MY FRANK AND HONEST TRUTH - NOT




Hello Peeps

I do apologise if you are now rapidly heading down the slippery slope towards causing an allegiance with the whiskey bottle due to my absence on this site. I realise many of you must be on the brink of going into withdrawal symptoms. But rest assured, I am here now and will not leave you for the next 15 minutes or so.

It certainly has been a while, since I have put thoughts to computer and I simply must stop making excuses for why I cannot update my blog at least once a week, or at a push every fortnight. Maybe if I got paid to spend time racking my brain to entertain the masses, when I could be out making money to feed my children, at least this could be some sort of reward. But alas, I have taken it upon my own good self to offer this service, totally free of charge out of the goodness of my heart, so I will have to shove “Ego” and “arrogance” back into their dark hole and just get on with the matter at hand.

Well, if you take a look at my inspirational blog http://www.emotionsintransit.blogspot.com, you will see that I have written a piece there about being frank about my emotional truth. You will see that I have struggled with feelings of anger and resentment of late, which were geared towards a relative of mine, therefore I will deem to take a rather comical look at the situation from this end. Forget the niceties of the spiritual kind on “Laugh at life with me” – If I really want to get honest and frank about things – this is the place for it all to happen, in the context of humour’s glorious entrapping. The truth, somehow doesn’t seem to hurt so much when wrapped up in a laugh or two.

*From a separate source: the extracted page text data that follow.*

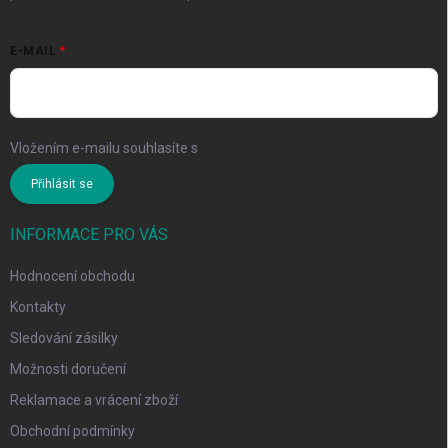
E-MAIL
Vložením e-mailu souhlasíte s
podmínkami ochrany osobních údajů
Přihlásit se
INFORMACE PRO VÁS
Hodnocení obchodu
Kontakty
Sledování zásilky
Možnosti doručení
Reklamace a vrácení zboží
Obchodní podmínky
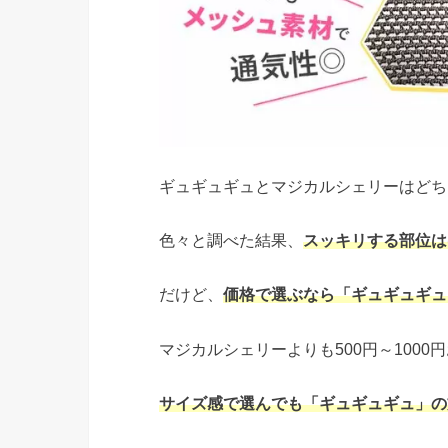
ギュギュギュとマジカルシェリーはどち
色々と調べた結果、
スッキリする部位は
だけど、
価格で選ぶなら「ギュギュギュ
マジカルシェリーよりも500円～100
サイズ感で選んでも「ギュギュギュ」の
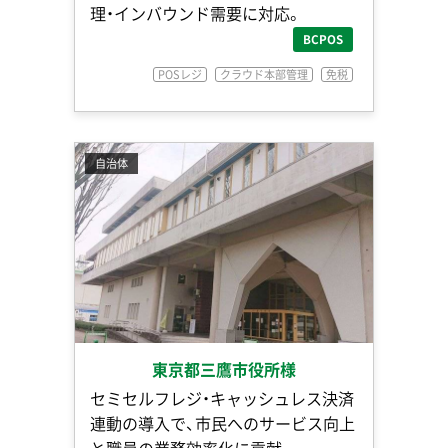
理・インバウンド需要に対応。
BCPOS
POSレジ
クラウド本部管理
免税
自治体
東京都三鷹市役所様
セミセルフレジ・キャッシュレス決済
連動の導入で、市民へのサービス向上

Yes, I did struggle with my feelings to remain cordial to this said individual for a few months. Do not think that feelings of destruction often railed up within me such as thoughts of throwing something through the air at a very rapid pace, with the intent to cause damage to a said part of the individual’s body. Or indeed, to hope that the chair upon which the said individual was sitting upon would somehow loose all hope of existing and cave under her weight, sending her crashing to the floor, whereupon I would be tempted to walk over and give her a good kick in the ribs. Oh dear, you see there I go, see what you have made me do. Terrible, terrible of me. And there I was, as I mentioned on my inspirational blog, walking around all coy and innocent, standing for purity and honesty reading “The Essence of Buddha, The Path to Enlightenment” of all books, whilst having these dastardly thoughts in my mind.

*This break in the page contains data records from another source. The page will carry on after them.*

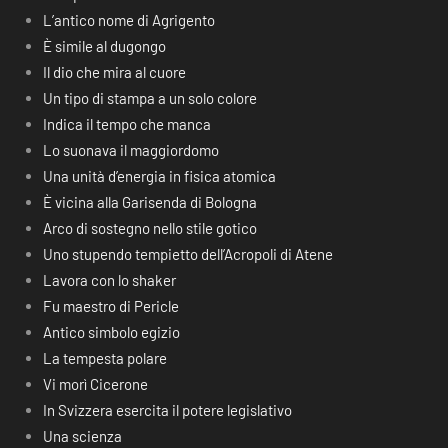
L’antico nome di Agrigento
È simile al dugongo
Il dio che mira al cuore
Un tipo di stampa a un solo colore
Indica il tempo che manca
Lo suonava il maggiordomo
Una unità d’energia in fisica atomica
È vicina alla Garisenda di Bologna
Arco di sostegno nello stile gotico
Uno stupendo tempietto dell’Acropoli di Atene
Lavora con lo shaker
Fu maestro di Pericle
Antico simbolo egizio
La tempesta polare
Vi morì Cicerone
In Svizzera esercita il potere legislativo
Una scienza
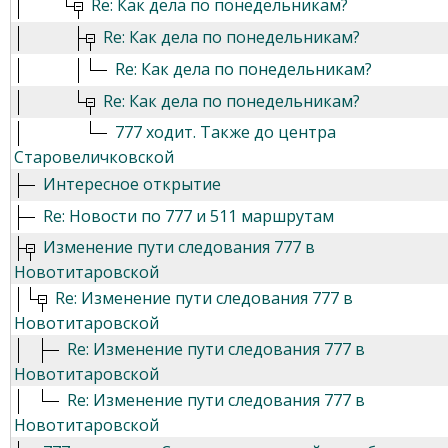
Re: Как дела по понедельникам?
Re: Как дела по понедельникам?
Re: Как дела по понедельникам?
Re: Как дела по понедельникам?
777 ходит. Также до центра
Старовеличковской
Интересное открытие
Re: Новости по 777 и 511 маршрутам
Изменение пути следования 777 в
Новотитаровской
Re: Изменение пути следования 777 в
Новотитаровской
Re: Изменение пути следования 777 в
Новотитаровской
Re: Изменение пути следования 777 в
Новотитаровской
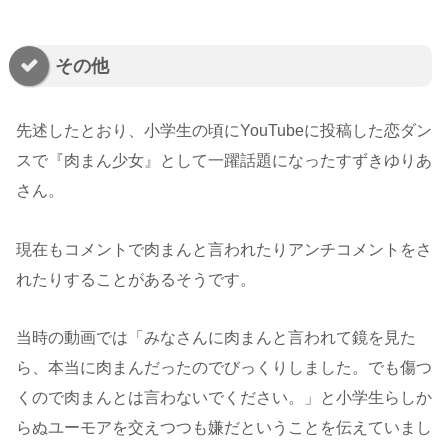
その他
先述したとおり、小学生の頃にYouTubeに投稿した恋ダン
スで『肉まん少女』として一躍話題になったすずきゆりあ
さん。
現在もコメントで肉まんと言われたりアンチコメントをさ
れたりすることがあるそうです。
当時の動画では「みなさんに肉まんと言われて鏡を見た
ら、本当に肉まんだったのでびっくりしました。でも傷つ
くので肉まんとは言わないでください。」と小学生らしか
らぬユーモアを交えつつも嫌だということを伝えていまし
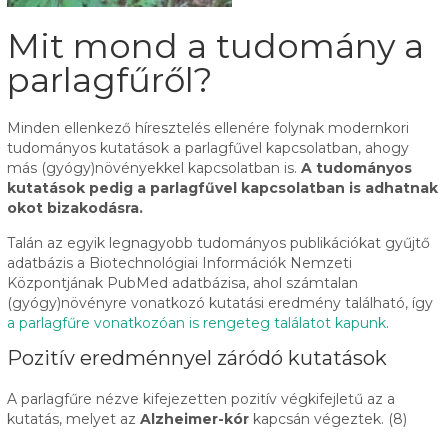
Mit mond a tudomány a
parlagfűről?
Minden ellenkező híresztelés ellenére folynak modernkori
tudományos kutatások a parlagfűvel kapcsolatban, ahogy
más (gyógy)növényekkel kapcsolatban is.
A tudományos
kutatások pedig a parlagfűvel kapcsolatban is adhatnak
okot bizakodásra.
Talán az egyik legnagyobb tudományos publikációkat gyűjtő
adatbázis a Biotechnológiai Információk Nemzeti
Központjának PubMed adatbázisa, ahol számtalan
(gyógy)növényre vonatkozó kutatási eredmény található, így
a parlagfűre vonatkozóan is rengeteg találatot kapunk
.
Pozitív eredménnyel záródó kutatások
A parlagfűre nézve kifejezetten pozitív végkifejletű az a
kutatás, melyet az
Alzheimer-kór
kapcsán végeztek. (8)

Oh hypocrite, I hear some of you murmur. Well indeed you are quite right and further more the most violent of thoughts came when I was sleeping. How absurd. Even during a time when the mind should be at rest and peace, the evil in me presented its wicked self even more. I am not saying I gloated at being in this rather negative place, but at times yes, it did feel good, especially as I would watch this said individual waddle around attired in night robe for the best part of the day…eat, sleep, watch tv and give orders – what a pig of a person I thought. Alas, this therefore identified that I had some serious issues to deal with myself, but because I was being all pig ignorant and had chosen to blame someone else for what I really knew I should be dealing with…which was to kick her asp to the curb…..oh dear there I go again. This is not what I meant. What I meant to say was…….I knew I should be dealing with moi, Me, Je, I.

Yet looking at someone else and blaming them for short-comings is in a way very very childish and naughty. But like I said, Laugh at Life is just about that. No need to be too concerned about the niceties and realities of how life should operate.

So to end, I say, yeah, yeah, yeah, it’s nice and all that to be spiritually connected and to walk the talk, but sometimes don’t you just want to be with the 95% of the masses whose thoughts are 75% negative and who the glass as half empty ratherthan half full and then you have the delight of moaning and complaining and bitching about everything and experiencing life in a really depressing and monotone way – yep sounds just up my street, well for a short period anyways.